Il se baisait le bout des doigts ; Hâan le regardait comme émerveillé.

« Et qu’on y mangeait des écrevisses grosses comme le poing, poursuivit-il, des écrevisses beaucoup meilleures que celles du Losser, et qu’on y buvait du petit vin blanc très… très passable, ce n’était pas du johannisberg, ni du steinberg, sans doute, mais cela vous réjouissait le cœur tout de même !

— Eh ! s’écria Hâan, pourquoi ne nous as-tu pas dit cela depuis longtemps ? nous aurions été là ! Parbleu, tu as raison, tout à fait raison.

— Que voulez-vous, je n’y ai pas pensé !

— Et quand arrive cette fête ? demanda Schoultz.

— Attends, attends, c’est le jour de la Saint-Pierre.

— Mais, s’écria Hâan, c’est demain !

— Ma foi, je crois que oui, dit Fritz. Comme cela se rencontre ! Voyons, êtes-vous décidés, nous irons à Bischem ?
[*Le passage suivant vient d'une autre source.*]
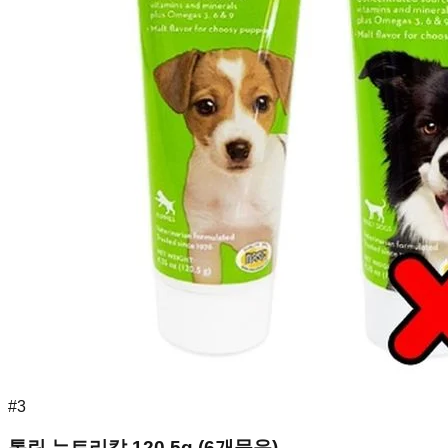
#
3
톰린 뉴트리칼 120.5g (6개묶음)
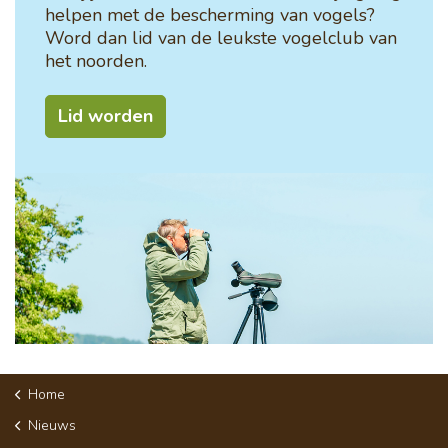
helpen met de bescherming van vogels?
Word dan lid van de leukste vogelclub van
het noorden.
Lid worden
Home
Nieuws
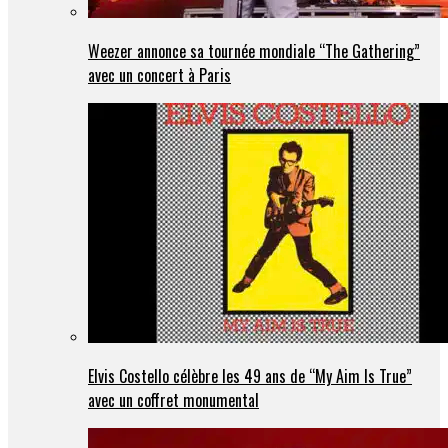
Weezer annonce sa tournée mondiale “The Gathering”
avec un concert à Paris
Elvis Costello célèbre les 49 ans de “My Aim Is True”
avec un coffret monumental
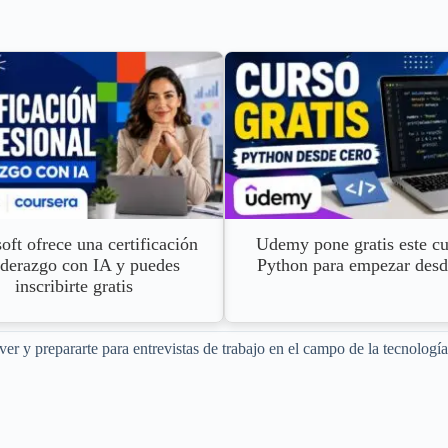
oft ofrece una certificación
Udemy pone gratis este cu
iderazgo con IA y puedes
Python para empezar desd
inscribirte gratis
r y prepararte para entrevistas de trabajo en el campo de la tecnología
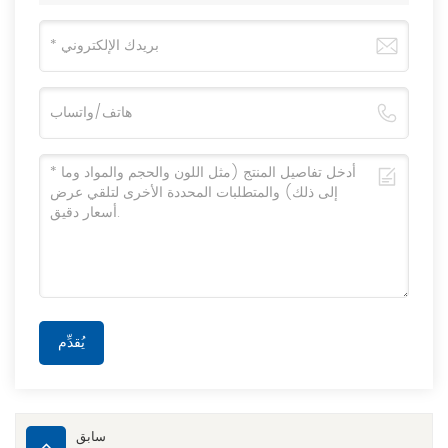
يُقدِّم
سابق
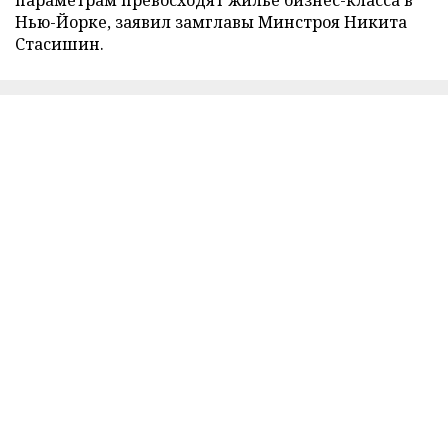
Нью-Йорке, заявил замглавы Минстроя Никита
Стасишин.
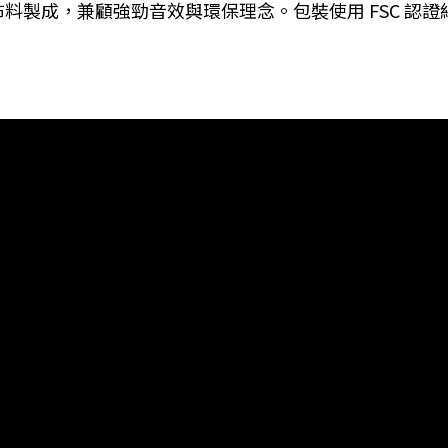
膠與布料製成，兼顧強勁音效與環保理念。包裝使用 FSC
— Cela va sans dire ! cela va sans dire ! s’écrièrent Hâan et Schoultz.

— Et ces messieurs ? »

Speck et Hitzig s’excusèrent sur leurs fonctions.

« Eh bien, nous irons nous trois, dit Fritz en se levant. Oui, j’ai toujours gardé le meilleur souvenir des écrevisses, du pâté et du petit vin blanc de Bischem.

— Il nous faut une voiture, fit observer Hâan.

— C’est bon, c’est bon, répondit Kobus, en payant la note, je me charge de tout. »

Quelques instants après, ces bons vivants étaient en route pour Hunebourg, et on pouvait les entendre d’une demi-lieue célébrer les pâtés de village, les kougelhof et les küchlen, qu’ils disaient leur rappeler le bon temps de leur enfance. L’un parlait de sa tante, l’autre de sa grand’mère ; on aurait dit qu’ils allaient les revoir et les faire ressusciter en buvant du petit vin à la fête de Bischem.

C’est ainsi que l’ami Fritz eut la satisfaction de pouvoir rencontrer Sûzel, sans donner l’éveil à personne.


XV


On peut se figurer si Kobus était content. Des idées de magnificence et de grandeur se débattaient alors dans sa tête ; il voulait voir Sûzel, et se montrer à elle dans une splendeur inaccoutumée ; il voulait en quelque, sorte l’éblouir ; il ne trouvait rien d’assez beau pour la frapper d’admiration.